To server user-defined OP, modify workflow.prototxt. You can set the --workflow_path and --inferservice_file to instruct the server to check for workflow.prototxt. The workflow.prototxt provided must be a core/configure/server_configure.protobuf:Workflow.

In the blow example, you are serving model with 3 OPs. The GeneralReaderOp converts the input data to tensor. The GeneralInferOp which depends the output of GeneralReaderOp predicts the tensor. The GeneralResponseOp return the output data.

workflows {
  name: "workflow1"
  workflow_type: "Sequence"
  nodes {
    name: "general_reader_0"
    type: "GeneralReaderOp"
  }
  nodes {
    name: "general_infer_0"
    type: "GeneralInferOp"
    dependencies {
      name: "general_reader_0"
      mode: "RO"
    }
  }
  nodes {
    name: "general_response_0"
    type: "GeneralResponseOp"
    dependencies {
      name: "general_infer_0"
      mode: "RO"
    }
  }
}
  • name: The name of workflow.
  • workflow_type: "Sequence"
  • nodes: A workflow consists of nodes.
  • node.name: The name of node. Corresponding to node type. Ref to python/paddle_serving_server/dag.py
  • node.type: The bound operator. Ref to OPS in serving/op.
  • node.dependencies: The list of upstream dependent operators.
  • node.dependencies.name: The name of dependent operators.
  • node.dependencies.mode: RO-Read Only, RW-Read Write

2.4 resource.prototxt

You may modify resource.prototxt to set the path of model files. You can set the --resource_path and --resource_file to instruct the server to check for resource.prototxt. The resource.prototxt provided must be a core/configure/server_configure.proto:Workflow.

model_toolkit_path: "conf"
model_toolkit_file: "general_infer_0/model_toolkit.prototxt"
general_model_path: "conf"
general_model_file: "general_infer_0/general_model.prototxt"
  • model_toolkit_path: The diectory path of model_toolkil.prototxt.
  • model_toolkit_file: The file name of model_toolkil.prototxt.
  • general_model_path: The diectory path of general_model.prototxt.
  • general_model_file: The file name of general_model.prototxt.

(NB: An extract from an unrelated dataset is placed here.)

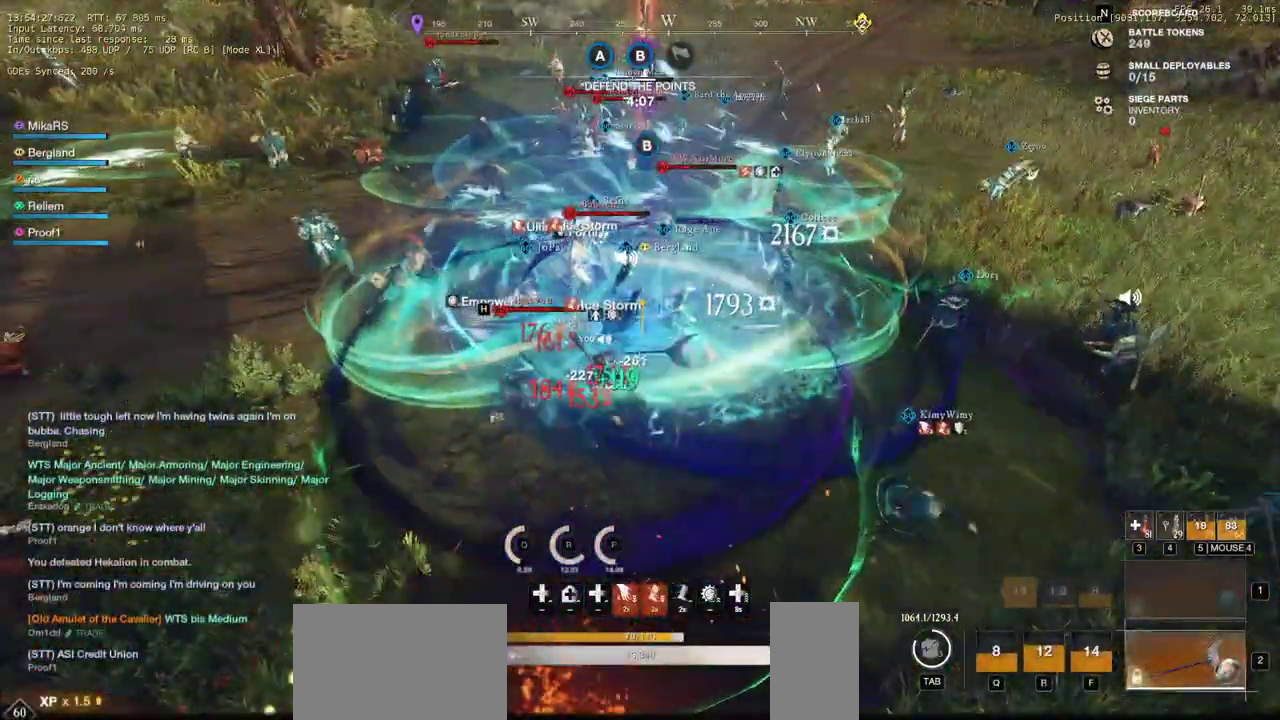
{"keys": ["w"], "mouse": ["left"], "events": [[17, "mouse_left", "down"], [17, "space", "down"], [50, "a", "down"], [117, "mouse_left", "up"], [133, "space", "up"], [233, "shift", "down"], [400, "shift", "up"], [433, "mouse_left", "down"], [450, "a", "up"]]}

2.5 model_toolkit.prototxt

The model_toolkit.prototxt specifies the parameters of predictor engines. The model_toolkit.prototxt provided must be a core/configure/server_configure.proto:ModelToolkitConf.

Example using cpu engine:

engines {
  name: "general_infer_0"
  type: "PADDLE_INFER"
  reloadable_meta: "uci_housing_model/fluid_time_file"
  reloadable_type: "timestamp_ne"
  model_dir: "uci_housing_model"
  gpu_ids: -1
  enable_memory_optimization: true
  enable_ir_optimization: false
  use_trt: false
  use_lite: false
  use_xpu: false
  use_gpu: false
  combined_model: false
  gpu_multi_stream: false
  use_ascend_cl: false
  runtime_thread_num: 0
  batch_infer_size: 32
  enable_overrun: false
  allow_split_request: true
}
  • name: The name of engine corresponding to the node name in workflow.prototxt.
  • type: Only support ”PADDLE_INFER“
  • reloadable_meta: Specify the mark file of reload.
  • reloadable_type: Support timestamp_ne/timestamp_gt/md5sum/revision/none
reloadable_type Description
timestamp_ne when the mtime of reloadable_meta file changed
timestamp_gt When the mtime of reloadable_meta file greater than last record
md5sum No use
revision No use
  • model_dir: The path of model files.
  • gpu_ids: Specify the gpu ids. Support multiple device ids:
# GPU0,1,2
gpu_ids: 0
gpu_ids: 1
gpu_ids: 2
  • enable_memory_optimization: Enable memory optimization.
  • enable_ir_optimization: Enable ir optimization.
  • use_trt: Enable Tensor RT. Need use_gpu on.
  • use_lite: Enable PaddleLite.
  • use_xpu: Enable KUNLUN XPU.
  • use_gpu: Enbale GPU.
  • combined_model: Enable combined model.
  • gpu_multi_stream: Enable gpu multiple stream mode.
  • use_ascend_cl: Enable Ascend, use individually for ascend910, use with lite for ascend310
  • runtime_thread_num: Enable Async mode when num greater than 0 and creating predictors.
  • batch_infer_size: The max batch size of Async mode.
  • enable_overrun: Enable over running of Async mode which means putting the whole task into the task queue.
  • allow_split_request: Allow to split request task in Async mode.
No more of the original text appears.